Gregorios était professeur de latin et de grec ancien dans une dizaine de cours privés. Cette activité le faisait courir d'un bout à l'autre de la région parisienne pour dispenser son précieux savoir. Les seules écoles qui lui proposaient du travail étaient tenues par des prêtres ou des bonnes sœurs qui mettaient un point d'honneur à maintenir actif l'enseignement des langues mortes mais Gregorios haïssait les églises en général et les curés en particulier. A son arrivée à Paris, ancien professeur de français au lycée de Patissia à Athènes, Gregorios s'attendait à être accueilli à bras ouverts. L’Éducation nationale lui avait répondu qu'il n'avait pas les diplômes requis pour enseigner en France. Le seul boulot qu'il avait trouvé, c'était à Sainte-Thérèse, une institution pour jeunes filles comme il faut du XVIe arrondissement. Son recrutement avait été d'une rapidité miraculeuse. Le père directeur l'avait fait asseoir devant lui, l'avait toisé et, sans formalités, avait commencé à lui parler en latin. Gregorios lui avait répondu du tac au tac et, pendant une heure, ils avaient bavardé. Le père directeur l'avait recruté sur-le-champ, lui faisant confiance pour le grec qu'il ne pratiquait pas. A chaque fois qu'ils se croisaient, ils échangeaient dans la langue de Virgile.
- Tant que nous parlerons ensemble, lui disait-il en latin, ce ne sera pas une langue morte.

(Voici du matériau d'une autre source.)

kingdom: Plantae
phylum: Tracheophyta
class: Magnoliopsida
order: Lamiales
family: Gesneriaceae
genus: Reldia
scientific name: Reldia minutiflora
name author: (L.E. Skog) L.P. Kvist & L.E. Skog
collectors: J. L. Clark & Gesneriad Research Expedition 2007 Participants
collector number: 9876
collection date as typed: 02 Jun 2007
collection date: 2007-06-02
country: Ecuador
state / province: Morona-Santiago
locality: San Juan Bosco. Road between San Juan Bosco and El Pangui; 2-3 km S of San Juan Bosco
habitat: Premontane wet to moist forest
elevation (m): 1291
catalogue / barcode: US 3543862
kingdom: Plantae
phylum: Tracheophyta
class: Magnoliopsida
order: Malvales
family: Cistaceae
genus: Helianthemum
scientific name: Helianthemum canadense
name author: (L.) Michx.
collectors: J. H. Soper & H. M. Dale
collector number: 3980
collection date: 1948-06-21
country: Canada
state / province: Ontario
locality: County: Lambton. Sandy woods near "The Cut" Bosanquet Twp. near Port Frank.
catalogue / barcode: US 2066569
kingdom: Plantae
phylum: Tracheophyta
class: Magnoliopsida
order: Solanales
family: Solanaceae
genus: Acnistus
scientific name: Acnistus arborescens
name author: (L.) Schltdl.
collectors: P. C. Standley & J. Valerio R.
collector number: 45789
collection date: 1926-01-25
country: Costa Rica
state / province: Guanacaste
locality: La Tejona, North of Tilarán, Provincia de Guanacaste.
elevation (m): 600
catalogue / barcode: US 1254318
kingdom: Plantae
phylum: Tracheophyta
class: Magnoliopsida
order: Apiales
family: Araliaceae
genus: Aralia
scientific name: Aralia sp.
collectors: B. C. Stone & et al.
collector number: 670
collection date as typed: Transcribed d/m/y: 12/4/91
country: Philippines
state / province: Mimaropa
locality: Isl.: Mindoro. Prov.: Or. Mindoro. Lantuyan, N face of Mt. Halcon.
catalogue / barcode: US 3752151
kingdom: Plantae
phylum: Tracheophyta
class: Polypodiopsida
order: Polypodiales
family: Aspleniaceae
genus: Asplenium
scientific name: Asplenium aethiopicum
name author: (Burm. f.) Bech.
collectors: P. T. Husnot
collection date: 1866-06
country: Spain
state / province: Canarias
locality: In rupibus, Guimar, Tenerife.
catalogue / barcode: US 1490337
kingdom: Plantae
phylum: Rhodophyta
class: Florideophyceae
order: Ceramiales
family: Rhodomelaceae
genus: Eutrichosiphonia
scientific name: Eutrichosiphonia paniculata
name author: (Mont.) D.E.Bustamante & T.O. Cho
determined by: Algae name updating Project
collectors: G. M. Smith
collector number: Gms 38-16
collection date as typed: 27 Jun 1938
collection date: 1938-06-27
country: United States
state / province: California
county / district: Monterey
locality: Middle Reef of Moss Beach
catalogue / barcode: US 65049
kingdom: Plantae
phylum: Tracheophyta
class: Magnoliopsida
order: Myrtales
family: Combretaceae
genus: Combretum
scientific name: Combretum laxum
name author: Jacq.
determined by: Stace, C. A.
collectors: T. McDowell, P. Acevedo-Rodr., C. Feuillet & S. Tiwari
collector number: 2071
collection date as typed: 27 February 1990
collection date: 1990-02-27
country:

Gregorios devait avoir une façon personnelle et vivante d'enseigner. Ses élèves avaient eu au baccalauréat des notes qui dépassaient, et de loin, leurs pitoyables et habituels résultats. Ce fut le point de départ de sa nouvelle carrière. Le père directeur qui l'avait pris en affection lui avait obtenu un permis de séjour et une carte de travail en un rien de temps. Il était si content de ses services qu'il l'avait recommandé à ses collègues de l'enseignement catholique. Gregorios était devenu la référence incontournable pour les humanités des institutions religieuses de l'archevêché de Paris. Plus on le réclamait, plus ça le mettait dans une rage proche de l'apoplexie. Il dissimulait sa répulsion pour les soutanes, leur prêchi-prêcha et ces familles bien-pensantes pour qui le catéchisme était fondamental, en se disant, pour se soutenir dans son calvaire quotidien, que ces religieux n'étaient pas grecs et n'avaient rien à voir avec les monstruosités commises dans son pays et bénies par l’Église orthodoxe. Il était mal payé et complétait son revenu en donnant des leçons particulières à ses débiles d'élèves. Il rencontra ainsi le père désespéré d'un de ces imbéciles qui fut émerveillé par son savoir et lui demanda de devenir sa plume. Gregorios hésita. C'était un député poujadiste, ignare, stupide et réactionnaire, dont l'unique conviction était de détester les rouges. Il accepta sous la pression comminatoire de son épouse et parce que les Grecs ont inventé le discours. C'était sa façon de poursuivre l’œuvre de Démosthène et de Périclès. Il truffait ses allocutions de citations grecques et latines qui faisaient l'admiration des parlementaires unanimes, lesquels applaudissaient avec chaleur ce collègue si cultivé. Il nous prenait à témoin de ses cas de conscience et de ses dilemmes. Pavel, qui était son meilleur ami et son partenaire attitré, l'écoutait avec politesse. Très vite, ses soliloques se terminaient par un :
- Si je dis ce que je pense des curés, ils me foutront à la porte. Je suis coincé.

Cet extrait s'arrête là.